_Passage for review_:
□ □ □

In a Web of a different kind, Inktomi is outwitting its competitors with caching technology, which is slightly more than 6 months old.
Inktomi enters our 10 companies to watch list for its Traffic Server, which has already snared such service providers as America Online, Intermedia Communications' Business Internet and @Home Network. The company also aims the carrier-class gear at big U.S. enterprise companies.
AOL apparently likes what it sees.
"We are always looking to bring the very best Web experience to our members, and Inktomi's Traffic Server really helps us do that," says Wendy Goldberg, vice president of communications for AOL.
In fact, that "best experience" is measurable. In a recent shootout of Web-page speed, AOL led a pack of 28 ISPs with an average time to download of 27.64 seconds. The runner-up, BellSouth, had a download time of 30.43 seconds. Inverse Network Technology, a benchmarking service in Sunnyvale, Calif., conducted the tests.

□ □ □

Structured pose outputs
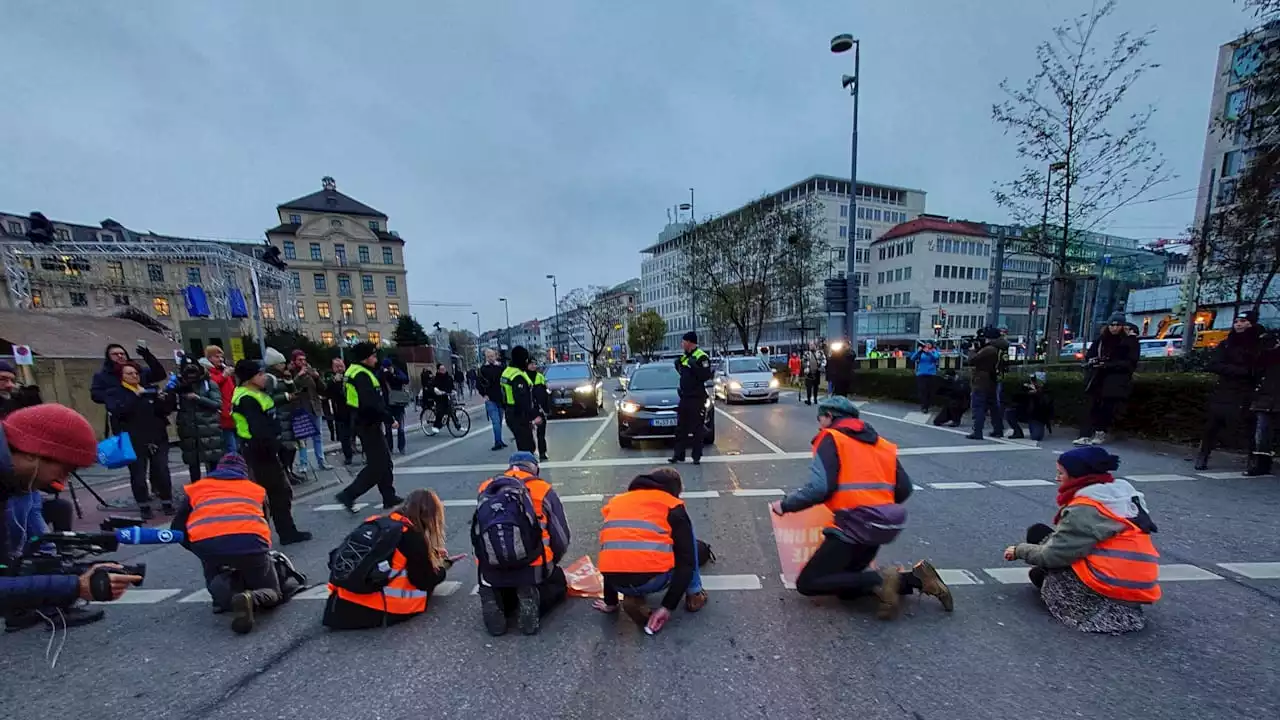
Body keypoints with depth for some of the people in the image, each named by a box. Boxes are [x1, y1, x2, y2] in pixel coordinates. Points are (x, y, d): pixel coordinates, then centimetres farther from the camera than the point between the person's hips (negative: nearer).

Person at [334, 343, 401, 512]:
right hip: (368, 425, -11)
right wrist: (389, 419, -18)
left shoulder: (354, 371, 12)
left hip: (364, 422, 11)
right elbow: (372, 404, -29)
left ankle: (389, 497, 21)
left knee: (383, 460, 15)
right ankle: (348, 495, 5)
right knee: (377, 465, -3)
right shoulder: (362, 375, -20)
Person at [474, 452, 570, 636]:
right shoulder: (544, 489, 1)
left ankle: (494, 600, 3)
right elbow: (561, 538, 4)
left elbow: (476, 536, 20)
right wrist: (547, 564, 24)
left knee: (491, 586, 37)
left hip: (491, 570, 3)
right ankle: (531, 601, -2)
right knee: (558, 585, 28)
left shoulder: (486, 489, 11)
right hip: (533, 568, -2)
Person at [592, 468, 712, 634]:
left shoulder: (616, 502, 22)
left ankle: (634, 599, 14)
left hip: (618, 583, 3)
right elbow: (686, 561, 2)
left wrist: (610, 602, 33)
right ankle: (694, 594, 24)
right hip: (654, 579, -3)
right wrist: (668, 606, 5)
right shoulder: (672, 506, 9)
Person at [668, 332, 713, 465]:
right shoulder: (685, 357, 15)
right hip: (684, 397, 9)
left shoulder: (701, 357, -12)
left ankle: (697, 456, 11)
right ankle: (678, 454, 21)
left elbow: (706, 376, -20)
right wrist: (678, 365, 10)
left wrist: (695, 366, -28)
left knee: (696, 429, 0)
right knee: (681, 427, 12)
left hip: (696, 398, -8)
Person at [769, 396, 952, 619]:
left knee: (807, 583, 1)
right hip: (883, 525, 8)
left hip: (854, 525, -8)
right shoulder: (881, 444, 17)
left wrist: (785, 505, -4)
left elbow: (820, 488, -17)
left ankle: (879, 580, -11)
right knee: (845, 585, 20)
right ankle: (915, 578, 8)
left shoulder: (830, 439, -5)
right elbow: (904, 489, 14)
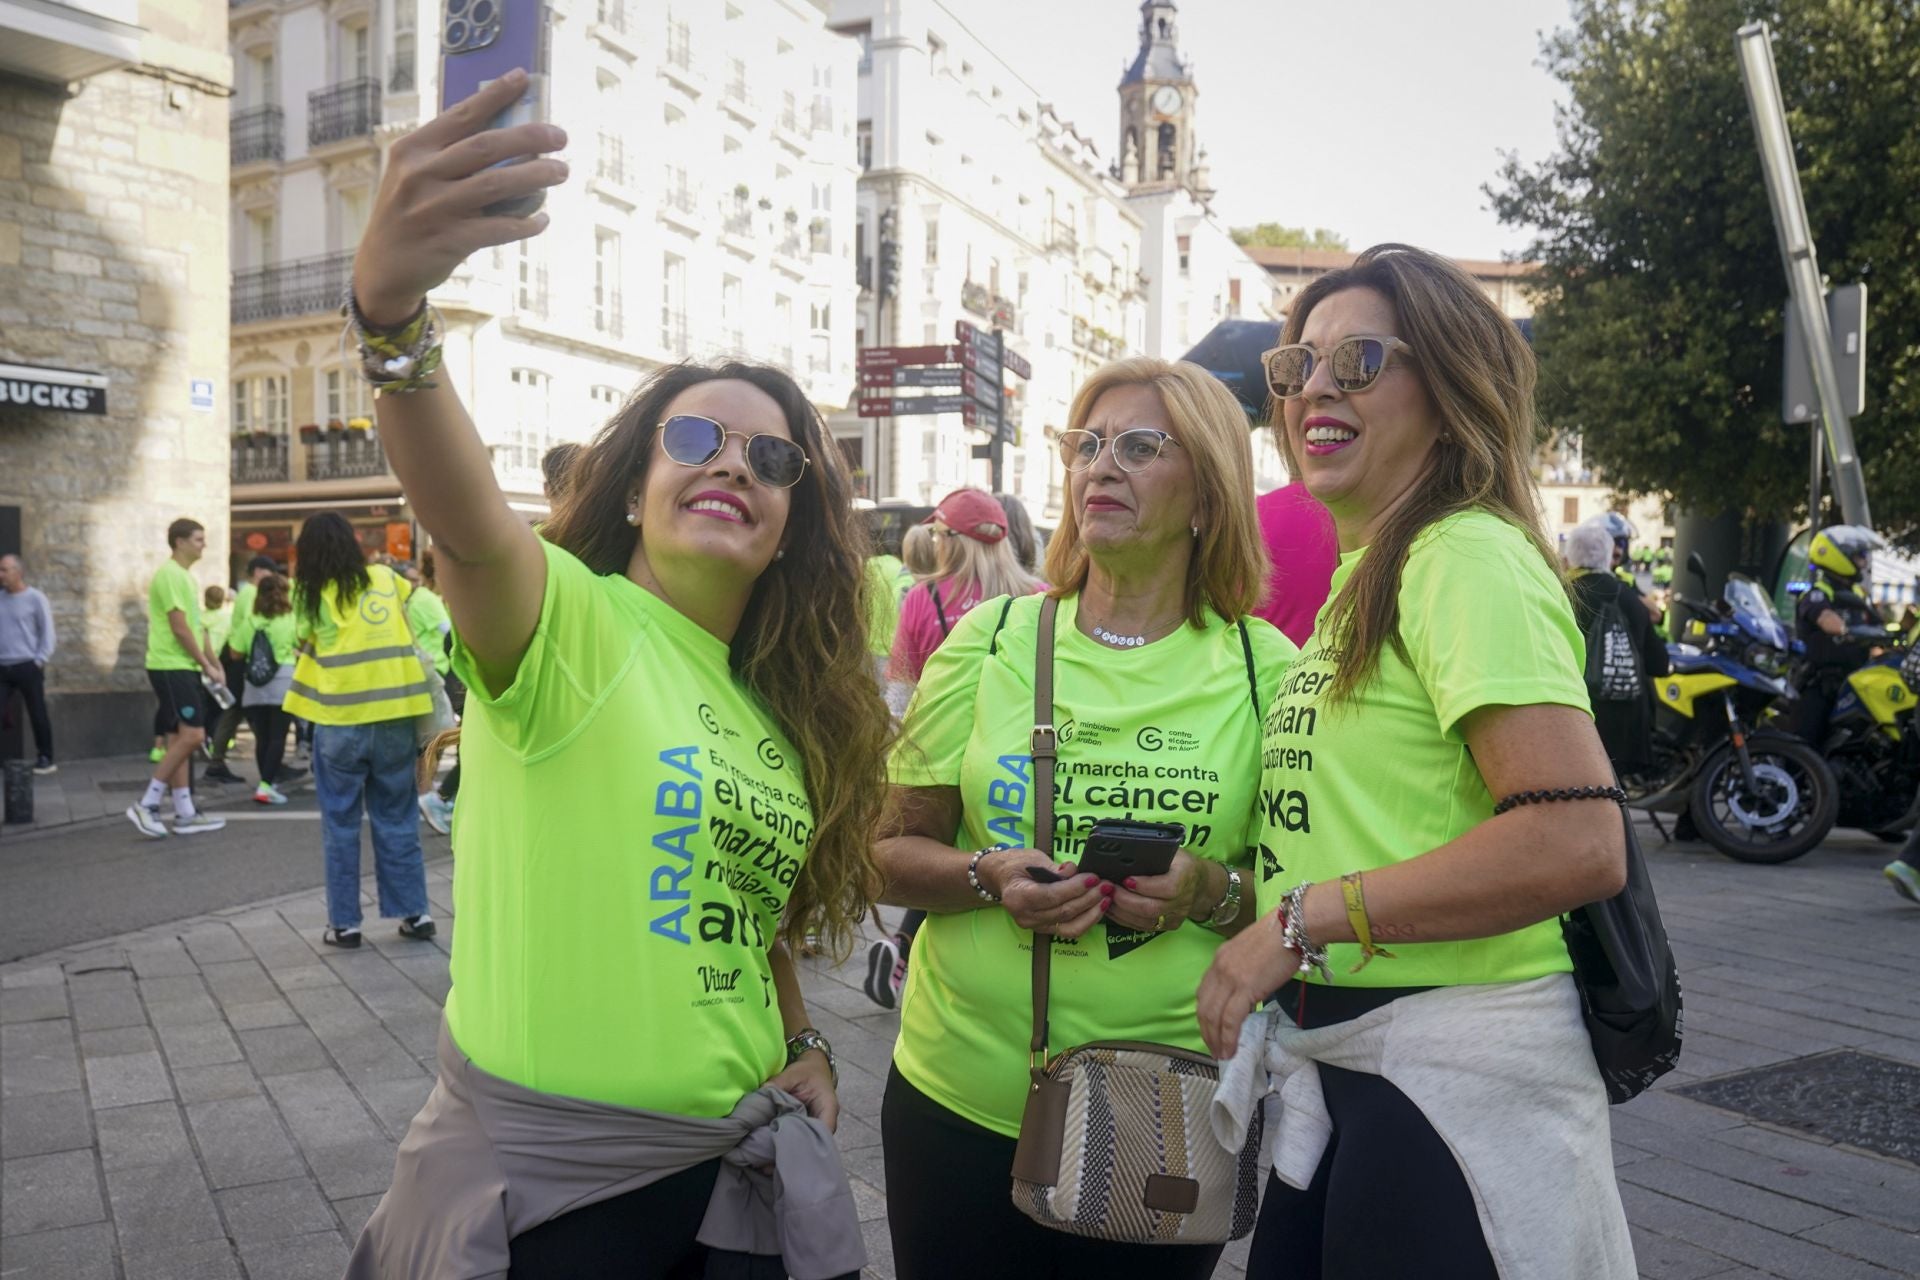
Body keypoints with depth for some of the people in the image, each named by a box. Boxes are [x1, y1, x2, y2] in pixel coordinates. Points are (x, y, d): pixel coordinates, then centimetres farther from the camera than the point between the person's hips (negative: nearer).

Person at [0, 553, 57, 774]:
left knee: (37, 714, 4)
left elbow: (47, 632, -2)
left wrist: (40, 661, -8)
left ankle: (45, 759, 14)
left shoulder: (35, 598, -4)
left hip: (28, 666, -4)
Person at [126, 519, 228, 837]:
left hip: (185, 667, 10)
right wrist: (207, 666, -11)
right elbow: (180, 629, -16)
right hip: (172, 667, -10)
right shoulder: (169, 574, -13)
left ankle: (185, 814, 12)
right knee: (191, 736, -15)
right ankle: (146, 805, -8)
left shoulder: (184, 576, 18)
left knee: (179, 739, 9)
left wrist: (213, 664, 15)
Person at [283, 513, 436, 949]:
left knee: (341, 824, 8)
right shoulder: (386, 579, 8)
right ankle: (415, 912, 14)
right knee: (398, 819, 12)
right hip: (394, 715, 3)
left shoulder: (313, 594, 0)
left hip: (341, 720, -3)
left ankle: (344, 922, 11)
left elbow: (305, 645, 5)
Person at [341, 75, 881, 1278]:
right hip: (541, 1172, -5)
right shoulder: (567, 623, -12)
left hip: (734, 1165, 6)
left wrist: (804, 1042, 6)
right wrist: (391, 309, -51)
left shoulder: (780, 705, 7)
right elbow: (467, 524, -35)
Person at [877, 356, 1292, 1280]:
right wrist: (990, 879, -16)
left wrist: (1210, 893, -18)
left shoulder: (1264, 669, -3)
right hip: (960, 1098, 1)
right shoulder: (988, 641, 0)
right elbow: (895, 853, 3)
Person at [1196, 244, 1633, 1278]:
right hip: (1339, 1064, 9)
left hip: (1458, 1071, -8)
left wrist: (1302, 919, -20)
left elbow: (1578, 844, -24)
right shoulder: (1362, 576, 14)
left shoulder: (1467, 556, -14)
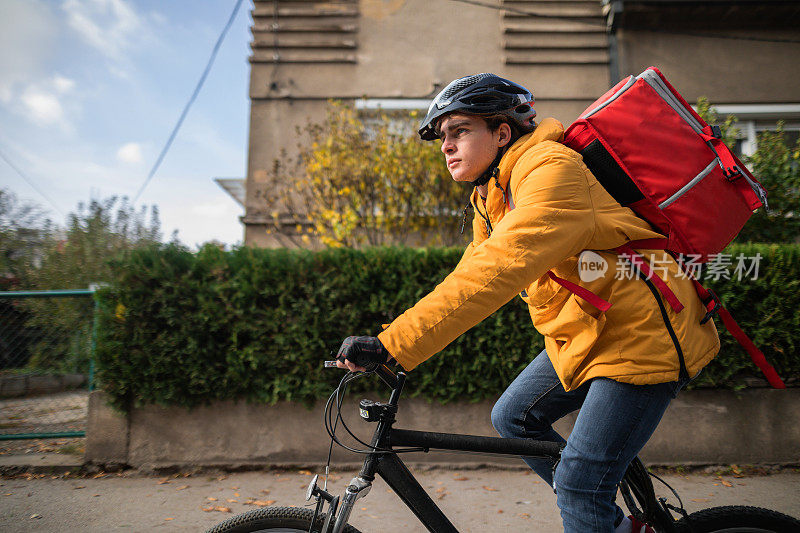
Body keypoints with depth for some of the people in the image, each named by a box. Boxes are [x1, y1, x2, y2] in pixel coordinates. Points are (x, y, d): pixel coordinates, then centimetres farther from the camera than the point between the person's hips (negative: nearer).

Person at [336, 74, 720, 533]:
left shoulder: (551, 170, -23)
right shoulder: (493, 195, 8)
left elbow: (493, 273, -35)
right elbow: (473, 268, 9)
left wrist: (391, 344, -37)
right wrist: (384, 345, 2)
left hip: (643, 333, -9)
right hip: (587, 331, 9)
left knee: (578, 486, -8)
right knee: (513, 417, 12)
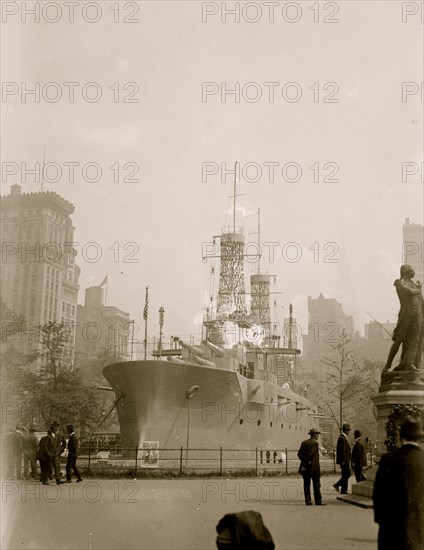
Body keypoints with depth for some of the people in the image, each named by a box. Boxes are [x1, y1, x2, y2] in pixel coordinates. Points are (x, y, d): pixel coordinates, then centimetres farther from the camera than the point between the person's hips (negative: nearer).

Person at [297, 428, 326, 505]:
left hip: (306, 468, 6)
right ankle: (318, 501, 1)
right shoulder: (315, 443, -10)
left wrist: (305, 461, -7)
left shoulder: (304, 443, 10)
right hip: (313, 467, -6)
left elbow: (299, 453, 0)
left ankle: (308, 501, 5)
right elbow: (311, 454, -20)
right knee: (316, 484, 0)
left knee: (306, 485, 7)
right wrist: (306, 463, -14)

□ □ □

_Problems to work on_:
• A. According to the passage on Inktomi, which service ran the Web-page speed tests?
• B. List every service provider that, according to the passage on Inktomi, its Traffic Server has already snared.

_Outputs by task_:
• A. Inverse Network Technology, a benchmarking service in Sunnyvale, Calif.

• B. America Online, Intermedia Communications' Business Internet, and @Home Network